# Lecture 11: Finishing Locks; Vectors

## Lamport’s Bakery Algorithm

Fields:

• boolean[] flag
• flag[i] == true indicates i would like enter CS
• int[] label
• label[i] indicates “ticket” number held by i

Initialization:

• set all flag[i] = false, label[i] = 0

## Locking

Locking Method:

public void lock () {
int i = ThreadID.get();
flag[i] = true;
label[i] = max(label[0], ..., label[n-1]) + 1;
while (!hasPriority(i)) {} // wait
}


The method hasPriority(i) returns true if and only if there is no k such that

• flag[k] == true and
• either label[k] < label[i] or label[k] == label[i] and k < i

## Unlocking

Just lower your flag:

public void unlock() {
}


## Bakery Algorithm is Deadlock-Free

public void lock () {
int i = ThreadID.get();
flag[i] = true;
label[i] = max(label[0], ..., label[n-1]) + 1;
while (!hasPriority(i)) {} // wait
}


Why?

## First-come-first-served (FCFS)

• If: $A$ writes to label before $B$ calls lock(),
• Then: $A$ enters CS before $B$.
public void lock () {
int i = ThreadID.get();
flag[i] = true;
label[i] = max(label[0], ..., label[n-1]) + 1;
while (!hasPriority(i)) {} // wait
}


Why?

## Bakery Algorithm is Starvation-Free

Why?

Thread i calls lock():

• i writes label[i]
• By FCFS, subsequent calls to lock() by j != i have lower priority
• By deadlock-freedom every k ahead of i eventually releases lock

So:

• i eventually served

## Bakery Algorithm Satisfies MutEx

public void lock () {
int i = ThreadID.get();
flag[i] = true;
label[i] = max(label[0], ..., label[n-1]) + 1;
while (!hasPriority(i)) {} // wait
}


Suppose not:

• $A$ and $B$ concurrently in CS
• Assume: $(\mathrm{label}(A), A) < (\mathrm{label}(B), B)$

## Proof (Continued)

Since $B$ entered CS:

• Must have read
1. $(\mathrm{label}(B), B) < (\mathrm{label}(A), A)$, or
2. $\mathrm{flag}[A] == \mathrm{false}$

Why can’t 1 happen?

## Conclusion

Lamport’s Bakery Algorithm:

1. Works for any number of threads
2. Satisfies MutEx and starvation-freedom

## Is the bakery algorithm practical?

Two Issues:

1. For $n$ threads, need arrays of size $n$
• hasPriority method is costly
• what if we don’t know how many threads?
2. Assume threads have sequential IDs 0, 1,...
• not the case with Java!
• thread IDs are essentially random long values

Homework 2 will have questions that address these issues.

## Remarkably

We cannot do better!

• If $n$ threads want to achieve mutual exclusion + deadlock-freedom, must have $n$ read/write registers (variables)

## Lower Bound Argument Sketch

Consider $n$ threads, $m < n$ shared memory locations

• fix some mutex protocol

A covering state is a step in an execution in which:

1. Each thread’s next step is a write operation
2. Each thread’s view is consistent with CS unoccupied
3. Each memory location has a thread about to write to it

## Claim

If an execution reaches a covering state, then the protocol does not satisfy mutual exclusion.

Why?

## Finishing Lower Bound Argument

Show.
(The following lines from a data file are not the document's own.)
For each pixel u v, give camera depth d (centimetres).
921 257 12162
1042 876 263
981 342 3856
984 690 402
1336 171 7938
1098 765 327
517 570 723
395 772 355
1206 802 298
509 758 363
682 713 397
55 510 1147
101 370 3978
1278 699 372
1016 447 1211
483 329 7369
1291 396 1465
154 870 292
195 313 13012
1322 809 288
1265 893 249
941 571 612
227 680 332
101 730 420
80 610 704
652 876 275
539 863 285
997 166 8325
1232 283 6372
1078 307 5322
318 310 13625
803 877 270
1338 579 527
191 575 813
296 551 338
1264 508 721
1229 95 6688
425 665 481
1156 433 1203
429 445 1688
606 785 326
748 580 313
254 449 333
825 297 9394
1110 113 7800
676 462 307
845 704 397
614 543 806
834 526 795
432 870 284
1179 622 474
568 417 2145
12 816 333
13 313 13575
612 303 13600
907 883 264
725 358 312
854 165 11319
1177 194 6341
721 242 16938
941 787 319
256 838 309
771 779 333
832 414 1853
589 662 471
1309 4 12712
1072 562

Any protocol with $m < n$ memory locations attains a covering state in some execution.

• Read AMP Section 2.9 for details

Consequences:

• If only synchronization primitives are read/write then $n$ shared memory locations are necessary for deadlock-free mutual exclusion with $n$ threads
• Bakery algorithm is nearly optimal (memory of $2n$)
• Led to development of stronger primitives

## A Way Around the Bound

• Argument relies crucially on fact that the only atomic operations are read and write

• Modern computers offer more powerful atomic operations

• In Java, AtomicInteger class

• getAndIncrement() is supported atomic operation

Homework 2 Use AtomicIntegers to get a cleaner and more efficient realization of Lamport’s bakery idea.

# Changing Gears

## More Powerful Hardware

In Java, int and float values are 32 bits long

In modern CPUs, registers are larger

• my computer: 256 bit registers

## Naive Operations

int a = 573842;
int b = 3847253;
int c = a + b;


## SIMD Parallel Operations

int a1 = 573842;
int b1 = 3847253;
int c1 = a1 + b1;

int a2 = 38657548;
int b2 = 438573;
int c2 = a2 + b2;


## Naive Loops

int[] a = new int[n];
int[] b = new int[n];
int[] c = new int[n];

for (int i = 0; i < n; i++) {
c[i] = a[i] + b[i];
}


## Using Full Power

Suppose we can load step values into each register

int[] a = new int[n];
int[] b = new int[n];
int[] c = new int[n];

for (int i = 0; i < n; i += step) {
c[i] = a[i] + b[i];
c[i+1] = a[i+1] + b[i+1];
...
c[i+step-1] = a[i+step-1] + b[i+step-1]
}


## Java Vector API

Allows us to specify Vector objects

• Vector is like fixed-size array
• tune Vector (bit) size to same as hardware registers
• perform elementary operations on entire vectors

Notes:

• Vector API in Java 19, available as “incubator”
• Many optimizations already done (without Vector)

## Example

Find entry-wise minimum of arrays:

    VectorSpecies<Float> SPECIES = FloatVector.SPECIES_PREFERRED;
...
public static float[] vectorMax(float[] a, float[] b) {
float[] c = new float[a.length];
int step = SPECIES.length();
int bound = SPECIES.loopBound(a.length);
...
}


## Example Continued

Find entry-wise minimum of arrays:

    ...
int i = 0;
for (; i < bound; i += step) {
var va = FloatVector.fromArray(SPECIES, a, i);
var vb = FloatVector.fromArray(SPECIES, b, i);
var vc = va.max(vb);
vc.intoArray(c, i);
}
for (; i < a.length; i++) {
c[i] = Math.max(a[i], b[i]);
}
return c;
}


## Speedup for Me

The FloatVector has 8 lanes.
Computing max array with simple methods...
That took 927 ms.
Computing max array with vector methods...
That took 572 ms.
The arrays are equal!


## Next Lab

Use Vector operations to speed up programs!